Text shown:
***
Dipak Misra, J.
1. The present appeal, by special leave, is directed against the judgment and order of the learned single Judge of the High Court of Judicature at Allahabad passed in Civil Misc. No.54478 of 2004 whereby the said court has affirmed the order of the Board of Revenue which had held that the auction sale made in favour of the appellant was liable to be set aside as there had been non-compliance of Rules 285B and 285C of the U.P. Zamindari Abolition of Land Reforms Rules, 1952 (for short, 'the Rules') and also violations of the principles conducting auction.
2. The facts which are essential to be stated for adjudication of this appeal are that the Deputy Labour Commissioner passed an award for a sum of Rs. 2,08,565.67 against the respondent for non-payment of dues to the Employees State Insurance Corporation (ESI). In pursuance of the aforesaid award and keeping in view Section 45C of the Employees State Insurance Act, 1948, the Regional Director of ESI issued a recovery certificate to the Collector concerned for realization of the said amount as land revenue. After receipt of the said requisition, the competent authority commenced the proceedings. On 24.11.1980, auction notice was issued in respect of the property situated on plot No.123/256 (47A), Factory Area, Fazalganj, Kanpur admesauring an area about 667 sq. yards. The auction sale was conducted on 25.11.1980 and the appellant was the sole bidder in the auction and his offer of Rs. 50,000/- was accepted by the concerned Tehsildar.
3. As per the conditions set out in the auction, the successful bidder was required to deposit 1/4th of the amount in cash and the balance 3/4th amount within 15 days. There was a postulate that no cheque would be accepted. Despite the aforesaid stipulation in the auction notice, the appellant deposited a cheque for 1/4th amount in favour of the Tehsildar and a cheque for the balance 3/4th amount was deposited on 4.12.1980. Both the cheques were returned by the Tehsildar on 13.1.1981 indicating that the Manager of the State Bank of Bikaner and Jaipur had refused to give the certificate of "good for payment" to the cheques. The said intimation was furnished to the appellant requiring him to submit a bank draft for the amount immediately so that further action could be taken at his end. As is evident, a sum of Rs. 50,000/- was deposited by way of bank draft drawn on the State Bank of Bikaner and Jaipur but the said bank draft was also returned by order dated 2.12.1981 stating that there was no account in the name of Tehsildar, Kanpur. Thereafter, the appellant deposited the amount in cash some time in December 1981, after expiry of almost one year.
***
Directions for this task: From the court judgment above, extract word for word the passage starting with "1. The present" and going on through "principles conducting auction.".

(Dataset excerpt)
***
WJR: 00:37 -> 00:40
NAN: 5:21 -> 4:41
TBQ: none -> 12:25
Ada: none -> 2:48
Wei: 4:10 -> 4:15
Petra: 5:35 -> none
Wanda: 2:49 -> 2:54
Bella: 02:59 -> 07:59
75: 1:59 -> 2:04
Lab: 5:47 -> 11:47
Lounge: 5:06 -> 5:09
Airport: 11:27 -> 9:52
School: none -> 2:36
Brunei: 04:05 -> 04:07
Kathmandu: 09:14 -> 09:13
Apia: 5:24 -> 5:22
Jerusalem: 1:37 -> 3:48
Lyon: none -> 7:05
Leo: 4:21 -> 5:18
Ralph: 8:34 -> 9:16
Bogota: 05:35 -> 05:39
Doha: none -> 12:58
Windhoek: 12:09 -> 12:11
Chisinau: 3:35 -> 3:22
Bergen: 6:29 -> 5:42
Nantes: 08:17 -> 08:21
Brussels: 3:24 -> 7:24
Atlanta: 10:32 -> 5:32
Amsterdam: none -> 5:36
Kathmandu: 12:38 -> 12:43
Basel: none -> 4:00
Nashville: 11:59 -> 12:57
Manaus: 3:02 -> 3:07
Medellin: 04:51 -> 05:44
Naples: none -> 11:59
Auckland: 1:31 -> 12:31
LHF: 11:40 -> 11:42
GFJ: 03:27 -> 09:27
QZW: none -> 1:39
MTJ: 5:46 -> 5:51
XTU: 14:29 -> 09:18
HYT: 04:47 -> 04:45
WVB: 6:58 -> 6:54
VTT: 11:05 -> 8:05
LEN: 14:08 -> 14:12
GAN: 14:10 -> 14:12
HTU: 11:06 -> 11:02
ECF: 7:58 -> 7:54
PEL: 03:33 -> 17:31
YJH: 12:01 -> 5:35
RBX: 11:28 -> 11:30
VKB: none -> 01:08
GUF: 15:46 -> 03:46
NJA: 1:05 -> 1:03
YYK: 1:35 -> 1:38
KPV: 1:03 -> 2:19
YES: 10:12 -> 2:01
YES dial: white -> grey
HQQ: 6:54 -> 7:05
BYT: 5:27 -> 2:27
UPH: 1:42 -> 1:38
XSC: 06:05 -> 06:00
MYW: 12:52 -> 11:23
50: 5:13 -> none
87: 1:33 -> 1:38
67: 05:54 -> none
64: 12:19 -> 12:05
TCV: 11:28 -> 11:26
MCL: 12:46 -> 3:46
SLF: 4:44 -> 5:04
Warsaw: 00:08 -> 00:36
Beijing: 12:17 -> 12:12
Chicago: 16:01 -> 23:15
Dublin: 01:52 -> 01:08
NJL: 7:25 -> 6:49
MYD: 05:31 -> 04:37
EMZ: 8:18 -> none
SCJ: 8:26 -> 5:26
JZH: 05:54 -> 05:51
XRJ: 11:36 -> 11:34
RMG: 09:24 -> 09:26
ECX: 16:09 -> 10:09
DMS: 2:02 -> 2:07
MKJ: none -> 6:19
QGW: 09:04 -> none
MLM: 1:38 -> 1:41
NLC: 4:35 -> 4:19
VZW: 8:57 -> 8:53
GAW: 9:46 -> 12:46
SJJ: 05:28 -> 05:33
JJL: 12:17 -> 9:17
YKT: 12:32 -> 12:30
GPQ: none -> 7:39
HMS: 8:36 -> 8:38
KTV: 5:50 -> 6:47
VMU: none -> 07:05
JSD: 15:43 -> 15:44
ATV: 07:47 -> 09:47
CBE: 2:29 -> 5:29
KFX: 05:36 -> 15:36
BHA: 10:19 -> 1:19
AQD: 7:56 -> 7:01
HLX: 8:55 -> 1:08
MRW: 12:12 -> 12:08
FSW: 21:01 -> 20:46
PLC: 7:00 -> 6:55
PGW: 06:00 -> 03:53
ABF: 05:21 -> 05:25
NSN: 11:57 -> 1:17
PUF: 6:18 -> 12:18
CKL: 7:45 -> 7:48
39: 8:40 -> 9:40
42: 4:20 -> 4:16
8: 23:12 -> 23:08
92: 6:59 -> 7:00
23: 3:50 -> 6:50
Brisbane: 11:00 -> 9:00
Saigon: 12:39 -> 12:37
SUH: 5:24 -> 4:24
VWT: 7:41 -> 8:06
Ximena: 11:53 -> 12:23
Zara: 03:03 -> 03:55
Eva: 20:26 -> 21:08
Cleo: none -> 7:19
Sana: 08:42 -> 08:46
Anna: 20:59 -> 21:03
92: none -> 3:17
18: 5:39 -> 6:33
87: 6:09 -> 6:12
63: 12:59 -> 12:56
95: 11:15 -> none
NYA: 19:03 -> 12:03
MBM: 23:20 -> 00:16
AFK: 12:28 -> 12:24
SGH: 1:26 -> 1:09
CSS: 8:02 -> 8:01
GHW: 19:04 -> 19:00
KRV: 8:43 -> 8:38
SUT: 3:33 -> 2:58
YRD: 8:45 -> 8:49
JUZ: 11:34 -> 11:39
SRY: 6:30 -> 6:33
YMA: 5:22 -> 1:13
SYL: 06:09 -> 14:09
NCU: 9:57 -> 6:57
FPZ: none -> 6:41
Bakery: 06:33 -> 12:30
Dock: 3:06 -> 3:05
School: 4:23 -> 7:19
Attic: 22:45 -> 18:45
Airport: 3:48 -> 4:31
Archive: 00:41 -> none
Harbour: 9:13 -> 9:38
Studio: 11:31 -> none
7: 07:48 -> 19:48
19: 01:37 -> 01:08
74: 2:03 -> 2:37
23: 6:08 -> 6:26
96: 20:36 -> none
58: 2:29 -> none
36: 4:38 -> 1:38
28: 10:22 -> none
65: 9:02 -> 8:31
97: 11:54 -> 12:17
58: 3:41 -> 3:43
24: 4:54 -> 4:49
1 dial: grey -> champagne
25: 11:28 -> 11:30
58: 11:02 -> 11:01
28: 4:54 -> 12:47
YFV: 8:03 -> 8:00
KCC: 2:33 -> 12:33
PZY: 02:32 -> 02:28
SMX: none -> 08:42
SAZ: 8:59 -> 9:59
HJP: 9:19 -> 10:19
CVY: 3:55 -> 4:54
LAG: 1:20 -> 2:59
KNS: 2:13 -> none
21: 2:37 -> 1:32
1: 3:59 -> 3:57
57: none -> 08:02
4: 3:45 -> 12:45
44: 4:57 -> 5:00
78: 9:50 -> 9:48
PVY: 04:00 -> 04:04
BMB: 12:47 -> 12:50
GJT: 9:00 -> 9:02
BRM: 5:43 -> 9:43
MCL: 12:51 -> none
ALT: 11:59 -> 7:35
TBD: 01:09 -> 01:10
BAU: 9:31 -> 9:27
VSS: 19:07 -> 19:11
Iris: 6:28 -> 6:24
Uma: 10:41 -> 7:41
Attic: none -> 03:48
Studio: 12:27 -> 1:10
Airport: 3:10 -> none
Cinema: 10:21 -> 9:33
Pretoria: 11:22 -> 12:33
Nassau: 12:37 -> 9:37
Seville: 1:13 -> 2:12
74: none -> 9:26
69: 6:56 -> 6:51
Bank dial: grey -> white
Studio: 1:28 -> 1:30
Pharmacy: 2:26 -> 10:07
***
Solved exercise:
1. The present appeal, by special leave, is directed against the judgment and order of the learned single Judge of the High Court of Judicature at Allahabad passed in Civil Misc. No.54478 of 2004 whereby the said court has affirmed the order of the Board of Revenue which had held that the auction sale made in favour of the appellant was liable to be set aside as there had been non-compliance of Rules 285B and 285C of the U.P. Zamindari Abolition of Land Reforms Rules, 1952 (for short, 'the Rules') and also violations of the principles conducting auction.